Das Ungeheuer von Florenz
stehen und gibt an, hier habe sein Vater ihn abgesetzt und zu ihm gesagt, er solle an dem weißen Haus mit dem Licht klingeln und sagen, sein Vater sei krank und liege im Bett. An dieser Stelle sei der Vater umgekehrt.

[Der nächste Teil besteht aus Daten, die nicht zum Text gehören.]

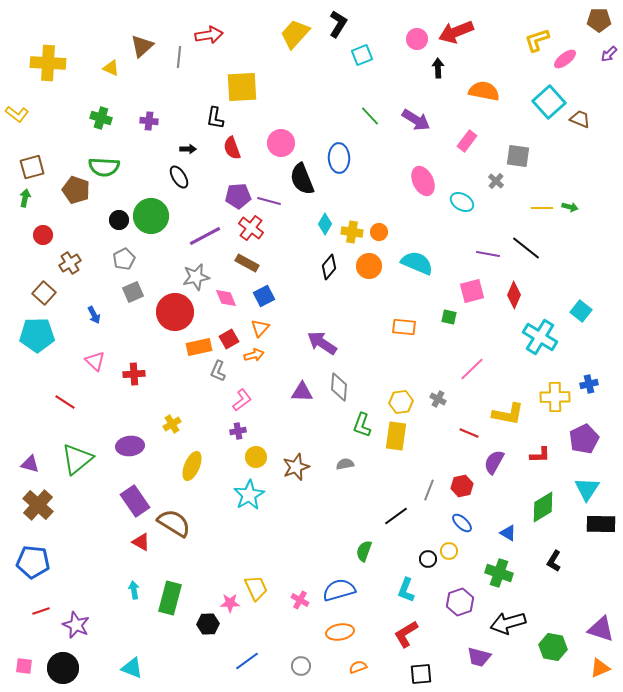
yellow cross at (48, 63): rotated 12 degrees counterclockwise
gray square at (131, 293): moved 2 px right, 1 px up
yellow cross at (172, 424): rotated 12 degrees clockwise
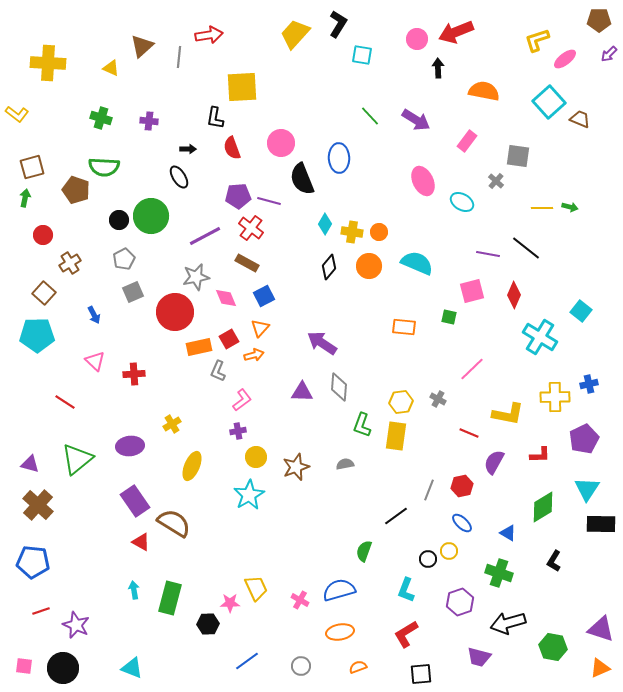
cyan square at (362, 55): rotated 30 degrees clockwise
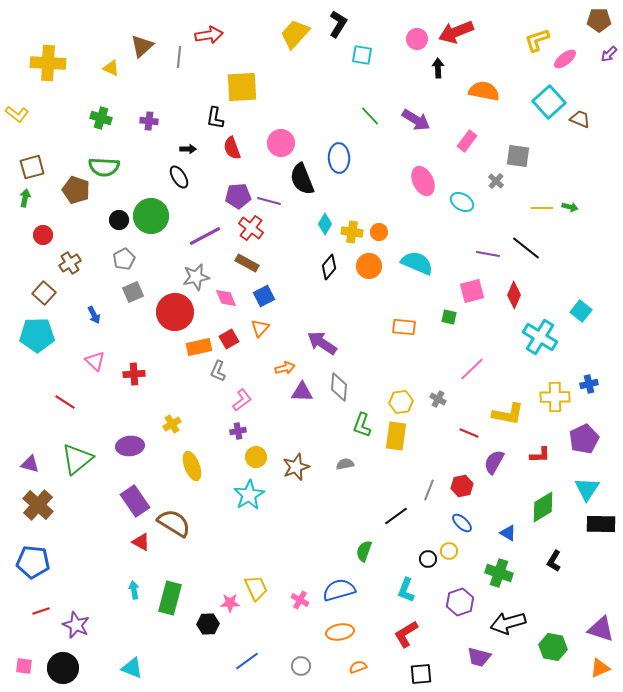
orange arrow at (254, 355): moved 31 px right, 13 px down
yellow ellipse at (192, 466): rotated 44 degrees counterclockwise
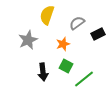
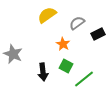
yellow semicircle: rotated 36 degrees clockwise
gray star: moved 15 px left, 14 px down; rotated 24 degrees counterclockwise
orange star: rotated 24 degrees counterclockwise
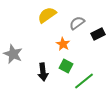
green line: moved 2 px down
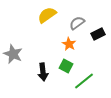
orange star: moved 6 px right
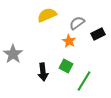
yellow semicircle: rotated 12 degrees clockwise
orange star: moved 3 px up
gray star: rotated 12 degrees clockwise
green line: rotated 20 degrees counterclockwise
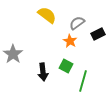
yellow semicircle: rotated 60 degrees clockwise
orange star: moved 1 px right
green line: moved 1 px left; rotated 15 degrees counterclockwise
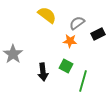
orange star: rotated 24 degrees counterclockwise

3.2. Unterstützendes Beweismaterial Zu diesem Zeitpunkt der Ermittlungen wird Sergio Muscas, der Vater, noch einmal dazu befragt, wer Nicolino begleitet habe. Seiner letzten Version zufolge war dies Flavio, doch als er erfährt, was sein Sohn dem Maresciallo erzählt hat, läßt er diese Version sofort fallen, schwenkt auf die Darstellung des Kindes um und räumt ein, den Jungen selbst begleitet zu haben. Die Sache scheint nun klar, doch als man Sergio zu Rossinis Haus bringt und ihn bittet, den Weg zu zeigen, den er gegangen sei, nachdem er das Kind abgesetzt habe, wird die Geschichte noch rätselhafter. Zum einen beschreibt Sergio das Haus als ein graues Bauernhaus aus Stein, wohingegen es sich um ein solches gerade nicht handelt, da es, anders als die anderen Gebäude an der Straße, von neuerer Bauart, groß und weiß getüncht ist. Sie gelangen abends zu dem Haus, und der Scheinwerfer an der Vorderseite ist wie in der Mordnacht eingeschaltet. Dies jedoch erkennt Sergio nicht. Man begeht die durch die Felder führende Landstraße, doch trotz der auffälligen kleinen Brücke erkennt Sergio die rechte Abzweigung nicht und geht auf der linken Abzweigung weiter, die im Zentrum von Signa endet, gute drei Kilometer vom Tatort entfernt. Man hält Sergio seinen Fehler vor, doch er bleibt verwirrt, und als die Beamten den Weg mit Sergio noch einmal in umgekehrter Richtung gehen, biegt er dreimal falsch ab, bevor sie auf die Straße treffen, in die Belinda und Lo Russo in der Mordnacht eingebogen waren.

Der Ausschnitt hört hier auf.